The purpose of the evaluation is for the consultant to make an assessment of the case, or part of it and to express a view of the likely outcome. It is only if the parties specifically agree that this should be the case that they would be bound by the assessment: otherwise the consultant has no legal power to decide facts, let alone a case as a whole. The process is advisory to the parties. If an agreement is reached, it will be for the parties to draft a document recording that agreement, normally followed by an application for a court order (usually but not invariably, with the help of lawyers because of the need to ensure that such documents are legally sound).
Disputes relating to finance, indeed any issues arising on separation and divorce can be painful and bitter. In the traditional court process, it is often only when the parties arrive at court that constructive discussions take place. However, it is inevitable that parties, when at court, usually feel under extreme pressure: it is undesirable, if there is a viable alternative, that they should be asked to make immediate decisions on very important decisions, frequently involving lasting consequences.
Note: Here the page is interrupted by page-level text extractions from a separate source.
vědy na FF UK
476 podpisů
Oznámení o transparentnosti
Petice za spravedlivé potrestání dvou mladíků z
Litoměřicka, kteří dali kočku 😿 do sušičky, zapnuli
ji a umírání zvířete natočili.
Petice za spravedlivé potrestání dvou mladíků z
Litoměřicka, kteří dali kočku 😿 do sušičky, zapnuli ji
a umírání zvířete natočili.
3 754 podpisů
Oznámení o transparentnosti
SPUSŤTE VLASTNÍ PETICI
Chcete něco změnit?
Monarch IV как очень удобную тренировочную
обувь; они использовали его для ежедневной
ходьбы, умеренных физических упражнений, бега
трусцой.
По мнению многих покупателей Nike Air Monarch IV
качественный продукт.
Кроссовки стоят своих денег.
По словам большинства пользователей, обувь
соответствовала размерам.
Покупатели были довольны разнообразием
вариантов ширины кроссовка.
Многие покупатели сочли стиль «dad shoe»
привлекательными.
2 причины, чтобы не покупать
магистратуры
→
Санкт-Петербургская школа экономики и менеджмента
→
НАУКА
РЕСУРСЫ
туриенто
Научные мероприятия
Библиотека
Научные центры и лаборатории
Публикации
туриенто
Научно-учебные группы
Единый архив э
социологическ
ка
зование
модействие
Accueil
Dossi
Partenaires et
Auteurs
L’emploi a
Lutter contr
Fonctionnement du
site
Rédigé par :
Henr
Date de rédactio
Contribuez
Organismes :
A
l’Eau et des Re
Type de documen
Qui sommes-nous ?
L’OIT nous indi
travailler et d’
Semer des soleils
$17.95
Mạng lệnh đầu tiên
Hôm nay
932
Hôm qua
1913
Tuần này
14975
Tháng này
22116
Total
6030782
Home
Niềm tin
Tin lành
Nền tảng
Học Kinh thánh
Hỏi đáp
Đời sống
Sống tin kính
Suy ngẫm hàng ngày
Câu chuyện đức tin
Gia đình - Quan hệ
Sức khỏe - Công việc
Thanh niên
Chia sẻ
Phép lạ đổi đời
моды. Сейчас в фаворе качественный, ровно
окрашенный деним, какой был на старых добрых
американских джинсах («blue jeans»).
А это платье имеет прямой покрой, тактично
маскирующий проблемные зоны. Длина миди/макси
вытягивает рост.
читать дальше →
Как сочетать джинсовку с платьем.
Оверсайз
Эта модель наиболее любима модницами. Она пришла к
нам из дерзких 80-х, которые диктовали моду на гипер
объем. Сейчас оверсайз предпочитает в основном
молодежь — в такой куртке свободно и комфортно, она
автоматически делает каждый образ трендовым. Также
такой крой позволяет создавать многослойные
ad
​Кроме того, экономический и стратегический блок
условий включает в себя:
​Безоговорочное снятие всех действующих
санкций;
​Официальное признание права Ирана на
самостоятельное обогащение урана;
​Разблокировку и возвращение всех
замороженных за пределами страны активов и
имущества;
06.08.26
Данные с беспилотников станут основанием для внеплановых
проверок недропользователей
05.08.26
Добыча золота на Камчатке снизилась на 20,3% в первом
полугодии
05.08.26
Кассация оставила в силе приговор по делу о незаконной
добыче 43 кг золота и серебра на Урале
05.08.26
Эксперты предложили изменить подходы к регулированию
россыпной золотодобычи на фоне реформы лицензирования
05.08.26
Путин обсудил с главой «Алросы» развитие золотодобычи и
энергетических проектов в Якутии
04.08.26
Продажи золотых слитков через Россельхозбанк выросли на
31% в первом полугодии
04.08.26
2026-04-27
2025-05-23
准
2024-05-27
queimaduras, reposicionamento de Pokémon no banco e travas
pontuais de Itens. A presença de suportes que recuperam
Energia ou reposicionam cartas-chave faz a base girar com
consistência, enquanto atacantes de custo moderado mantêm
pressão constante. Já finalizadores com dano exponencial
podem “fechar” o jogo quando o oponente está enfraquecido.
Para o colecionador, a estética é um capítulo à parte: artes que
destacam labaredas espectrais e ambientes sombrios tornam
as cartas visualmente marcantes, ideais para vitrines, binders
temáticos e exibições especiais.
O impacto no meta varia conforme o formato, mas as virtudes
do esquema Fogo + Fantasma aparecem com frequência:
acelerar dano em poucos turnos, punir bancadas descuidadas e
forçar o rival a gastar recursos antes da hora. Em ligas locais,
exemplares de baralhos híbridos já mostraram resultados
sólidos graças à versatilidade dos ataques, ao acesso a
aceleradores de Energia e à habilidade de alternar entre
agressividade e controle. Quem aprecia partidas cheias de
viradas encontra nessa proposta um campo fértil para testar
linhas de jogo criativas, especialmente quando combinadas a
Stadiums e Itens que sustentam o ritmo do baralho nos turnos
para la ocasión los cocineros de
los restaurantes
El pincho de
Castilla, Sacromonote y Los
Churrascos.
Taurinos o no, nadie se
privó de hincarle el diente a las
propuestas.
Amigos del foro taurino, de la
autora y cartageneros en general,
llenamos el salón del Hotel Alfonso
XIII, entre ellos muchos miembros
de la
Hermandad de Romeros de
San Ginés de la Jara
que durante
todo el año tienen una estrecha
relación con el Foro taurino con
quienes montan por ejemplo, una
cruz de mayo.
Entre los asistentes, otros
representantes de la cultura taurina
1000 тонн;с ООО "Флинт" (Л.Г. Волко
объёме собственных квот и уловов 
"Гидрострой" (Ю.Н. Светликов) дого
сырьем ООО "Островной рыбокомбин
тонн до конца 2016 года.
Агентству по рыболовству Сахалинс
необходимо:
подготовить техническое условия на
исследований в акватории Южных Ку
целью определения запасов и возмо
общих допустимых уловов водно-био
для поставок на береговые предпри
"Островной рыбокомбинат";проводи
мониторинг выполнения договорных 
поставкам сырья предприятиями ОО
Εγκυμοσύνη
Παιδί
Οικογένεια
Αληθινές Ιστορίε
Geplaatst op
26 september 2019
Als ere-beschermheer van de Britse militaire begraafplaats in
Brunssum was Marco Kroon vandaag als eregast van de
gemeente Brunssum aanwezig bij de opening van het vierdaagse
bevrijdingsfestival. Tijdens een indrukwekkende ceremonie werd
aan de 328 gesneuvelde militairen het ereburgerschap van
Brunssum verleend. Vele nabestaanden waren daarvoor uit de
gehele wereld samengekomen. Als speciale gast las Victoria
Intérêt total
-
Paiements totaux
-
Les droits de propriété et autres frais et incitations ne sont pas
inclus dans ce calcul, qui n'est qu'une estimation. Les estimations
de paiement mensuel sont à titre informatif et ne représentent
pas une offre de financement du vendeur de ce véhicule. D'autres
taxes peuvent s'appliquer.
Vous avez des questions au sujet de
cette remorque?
All the evidence shows that parties find the process of resolving disputes in court perplexing, stressful, protracted, worrying, long and expensive. The rationale of early neutral evaluation is to remove some if not all of these disadvantages. The benefits to each party and any children in finding a fair and satisfactory solution are clear and settlements reached by agreement are very much more likely to be adhered to.
Early neutral evaluation will not suit every case and solutions will not always be found or accepted by the parties. It is, however, an additional resource which practitioners will find provides extra scope towards the settlement of disputes, with the resultant increase in satisfied clients
Paul Waterworth is a retired District Judge and a consultant with the Financial Resolution Consultancy
at Magdalen Chambers in Exeter where he is an associate.